All of the records must come back exactly as they were given.

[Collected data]
◆ ◆ ◆ ◆
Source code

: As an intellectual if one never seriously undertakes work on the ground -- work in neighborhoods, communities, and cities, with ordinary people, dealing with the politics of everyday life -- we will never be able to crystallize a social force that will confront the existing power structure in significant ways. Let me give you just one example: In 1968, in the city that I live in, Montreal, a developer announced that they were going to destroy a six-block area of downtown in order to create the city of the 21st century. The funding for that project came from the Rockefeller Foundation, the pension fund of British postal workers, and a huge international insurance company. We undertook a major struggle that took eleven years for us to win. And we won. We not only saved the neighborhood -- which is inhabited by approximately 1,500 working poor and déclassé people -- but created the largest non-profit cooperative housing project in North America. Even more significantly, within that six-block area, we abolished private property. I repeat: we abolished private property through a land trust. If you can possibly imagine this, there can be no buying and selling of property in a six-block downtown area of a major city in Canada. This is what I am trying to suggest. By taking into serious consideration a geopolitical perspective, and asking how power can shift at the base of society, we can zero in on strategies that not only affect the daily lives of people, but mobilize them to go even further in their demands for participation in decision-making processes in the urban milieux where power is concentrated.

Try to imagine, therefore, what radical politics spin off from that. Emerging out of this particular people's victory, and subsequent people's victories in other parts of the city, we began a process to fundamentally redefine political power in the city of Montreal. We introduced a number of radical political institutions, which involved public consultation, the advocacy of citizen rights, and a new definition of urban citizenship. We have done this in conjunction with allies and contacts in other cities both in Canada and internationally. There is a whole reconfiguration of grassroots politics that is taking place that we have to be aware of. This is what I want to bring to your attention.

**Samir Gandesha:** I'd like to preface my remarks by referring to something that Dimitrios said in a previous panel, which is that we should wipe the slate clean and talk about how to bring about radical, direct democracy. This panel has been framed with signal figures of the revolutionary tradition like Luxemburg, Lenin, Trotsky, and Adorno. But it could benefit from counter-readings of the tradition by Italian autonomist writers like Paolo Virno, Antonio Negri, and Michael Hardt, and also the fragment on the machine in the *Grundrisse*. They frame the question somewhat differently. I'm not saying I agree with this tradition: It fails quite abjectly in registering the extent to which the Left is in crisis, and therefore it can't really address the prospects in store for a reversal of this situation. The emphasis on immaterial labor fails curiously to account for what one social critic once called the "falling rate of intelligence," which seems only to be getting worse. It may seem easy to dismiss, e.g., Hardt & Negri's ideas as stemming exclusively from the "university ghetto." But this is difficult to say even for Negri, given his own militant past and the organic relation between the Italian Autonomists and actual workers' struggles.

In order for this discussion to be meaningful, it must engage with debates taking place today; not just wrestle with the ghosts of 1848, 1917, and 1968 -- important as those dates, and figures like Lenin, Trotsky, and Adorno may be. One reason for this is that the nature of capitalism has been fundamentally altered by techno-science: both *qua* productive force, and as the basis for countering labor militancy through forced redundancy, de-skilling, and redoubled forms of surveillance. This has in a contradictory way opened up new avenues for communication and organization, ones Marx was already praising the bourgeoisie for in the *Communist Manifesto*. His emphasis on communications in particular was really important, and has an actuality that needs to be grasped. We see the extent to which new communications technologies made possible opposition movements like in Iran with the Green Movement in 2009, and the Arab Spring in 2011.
◆ ◆ ◆ ◆
### Task response:
Source code

: As an intellectual if one never seriously undertakes work on the ground -- work in neighborhoods, communities, and cities, with ordinary people, dealing with the politics of everyday life -- we will never be able to crystallize a social force that will confront the existing power structure in significant ways. Let me give you just one example: In 1968, in the city that I live in, Montreal, a developer announced that they were going to destroy a six-block area of downtown in order to create the city of the 21st century. The funding for that project came from the Rockefeller Foundation, the pension fund of British postal workers, and a huge international insurance company. We undertook a major struggle that took eleven years for us to win. And we won. We not only saved the neighborhood -- which is inhabited by approximately 1,500 working poor and déclassé people -- but created the largest non-profit cooperative housing project in North America. Even more significantly, within that six-block area, we abolished private property. I repeat: we abolished private property through a land trust. If you can possibly imagine this, there can be no buying and selling of property in a six-block downtown area of a major city in Canada. This is what I am trying to suggest. By taking into serious consideration a geopolitical perspective, and asking how power can shift at the base of society, we can zero in on strategies that not only affect the daily lives of people, but mobilize them to go even further in their demands for participation in decision-making processes in the urban milieux where power is concentrated.

Try to imagine, therefore, what radical politics spin off from that. Emerging out of this particular people's victory, and subsequent people's victories in other parts of the city, we began a process to fundamentally redefine political power in the city of Montreal. We introduced a number of radical political institutions, which involved public consultation, the advocacy of citizen rights, and a new definition of urban citizenship. We have done this in conjunction with allies and contacts in other cities both in Canada and internationally. There is a whole reconfiguration of grassroots politics that is taking place that we have to be aware of. This is what I want to bring to your attention.

**Samir Gandesha:** I'd like to preface my remarks by referring to something that Dimitrios said in a previous panel, which is that we should wipe the slate clean and talk about how to bring about radical, direct democracy. This panel has been framed with signal figures of the revolutionary tradition like Luxemburg, Lenin, Trotsky, and Adorno. But it could benefit from counter-readings of the tradition by Italian autonomist writers like Paolo Virno, Antonio Negri, and Michael Hardt, and also the fragment on the machine in the *Grundrisse*. They frame the question somewhat differently. I'm not saying I agree with this tradition: It fails quite abjectly in registering the extent to which the Left is in crisis, and therefore it can't really address the prospects in store for a reversal of this situation. The emphasis on immaterial labor fails curiously to account for what one social critic once called the "falling rate of intelligence," which seems only to be getting worse. It may seem easy to dismiss, e.g., Hardt & Negri's ideas as stemming exclusively from the "university ghetto." But this is difficult to say even for Negri, given his own militant past and the organic relation between the Italian Autonomists and actual workers' struggles.

In order for this discussion to be meaningful, it must engage with debates taking place today; not just wrestle with the ghosts of 1848, 1917, and 1968 -- important as those dates, and figures like Lenin, Trotsky, and Adorno may be. One reason for this is that the nature of capitalism has been fundamentally altered by techno-science: both *qua* productive force, and as the basis for countering labor militancy through forced redundancy, de-skilling, and redoubled forms of surveillance. This has in a contradictory way opened up new avenues for communication and organization, ones Marx was already praising the bourgeoisie for in the *Communist Manifesto*. His emphasis on communications in particular was really important, and has an actuality that needs to be grasped. We see the extent to which new communications technologies made possible opposition movements like in Iran with the Green Movement in 2009, and the Arab Spring in 2011.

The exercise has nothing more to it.